• What is being asked: Write each line out again exactly as written.

···

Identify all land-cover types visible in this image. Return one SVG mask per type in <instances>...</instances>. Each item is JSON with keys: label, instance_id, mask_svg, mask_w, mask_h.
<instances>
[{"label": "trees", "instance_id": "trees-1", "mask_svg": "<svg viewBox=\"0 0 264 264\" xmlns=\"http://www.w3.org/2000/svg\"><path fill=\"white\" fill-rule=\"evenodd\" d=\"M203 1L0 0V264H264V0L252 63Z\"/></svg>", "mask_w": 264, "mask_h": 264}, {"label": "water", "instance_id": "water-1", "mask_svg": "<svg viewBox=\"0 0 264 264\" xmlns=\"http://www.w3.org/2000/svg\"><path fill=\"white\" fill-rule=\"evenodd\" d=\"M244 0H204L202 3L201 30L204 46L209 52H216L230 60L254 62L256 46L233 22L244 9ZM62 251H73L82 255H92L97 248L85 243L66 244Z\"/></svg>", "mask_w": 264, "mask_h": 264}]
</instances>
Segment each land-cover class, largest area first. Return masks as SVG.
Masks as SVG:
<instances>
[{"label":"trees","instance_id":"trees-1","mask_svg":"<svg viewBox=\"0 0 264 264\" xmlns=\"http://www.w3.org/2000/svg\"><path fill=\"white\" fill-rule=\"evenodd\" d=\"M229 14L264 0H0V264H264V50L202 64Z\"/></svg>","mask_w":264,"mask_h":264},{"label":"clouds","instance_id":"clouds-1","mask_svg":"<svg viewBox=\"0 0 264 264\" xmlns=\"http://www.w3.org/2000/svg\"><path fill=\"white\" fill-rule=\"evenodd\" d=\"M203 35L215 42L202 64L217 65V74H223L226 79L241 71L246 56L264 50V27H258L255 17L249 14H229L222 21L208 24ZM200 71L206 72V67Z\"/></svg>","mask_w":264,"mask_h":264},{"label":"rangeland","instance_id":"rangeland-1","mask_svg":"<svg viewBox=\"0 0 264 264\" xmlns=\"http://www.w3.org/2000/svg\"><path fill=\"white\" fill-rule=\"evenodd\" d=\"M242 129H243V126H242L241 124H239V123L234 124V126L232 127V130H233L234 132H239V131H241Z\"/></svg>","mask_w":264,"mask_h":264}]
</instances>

···

• Result of the exercise:
Identify all land-cover types visible in this image. Return one SVG mask per type in <instances>...</instances>. Each item is JSON with keys: label, instance_id, mask_svg, mask_w, mask_h.
<instances>
[{"label": "trees", "instance_id": "trees-1", "mask_svg": "<svg viewBox=\"0 0 264 264\" xmlns=\"http://www.w3.org/2000/svg\"><path fill=\"white\" fill-rule=\"evenodd\" d=\"M203 1L0 0V264H264V0L252 63Z\"/></svg>", "mask_w": 264, "mask_h": 264}, {"label": "water", "instance_id": "water-1", "mask_svg": "<svg viewBox=\"0 0 264 264\" xmlns=\"http://www.w3.org/2000/svg\"><path fill=\"white\" fill-rule=\"evenodd\" d=\"M244 0H204L202 3L201 30L204 46L209 52H216L230 60L254 62L256 46L233 22L244 9ZM62 251H73L82 255H92L97 248L85 243L66 244Z\"/></svg>", "mask_w": 264, "mask_h": 264}]
</instances>
Segment each land-cover class, largest area first. Return masks as SVG.
Masks as SVG:
<instances>
[{"label":"trees","instance_id":"trees-1","mask_svg":"<svg viewBox=\"0 0 264 264\" xmlns=\"http://www.w3.org/2000/svg\"><path fill=\"white\" fill-rule=\"evenodd\" d=\"M229 14L264 0H0V264H264V50L202 64Z\"/></svg>","mask_w":264,"mask_h":264},{"label":"clouds","instance_id":"clouds-1","mask_svg":"<svg viewBox=\"0 0 264 264\" xmlns=\"http://www.w3.org/2000/svg\"><path fill=\"white\" fill-rule=\"evenodd\" d=\"M203 35L215 42L202 64L217 65V74H223L226 79L241 71L246 56L264 50V27H258L255 17L249 14H229L222 21L208 24ZM200 71L206 72V67Z\"/></svg>","mask_w":264,"mask_h":264},{"label":"rangeland","instance_id":"rangeland-1","mask_svg":"<svg viewBox=\"0 0 264 264\" xmlns=\"http://www.w3.org/2000/svg\"><path fill=\"white\" fill-rule=\"evenodd\" d=\"M242 129H243V126H242L241 124H239V123L234 124V126L232 127V130H233L234 132H239V131H241Z\"/></svg>","mask_w":264,"mask_h":264}]
</instances>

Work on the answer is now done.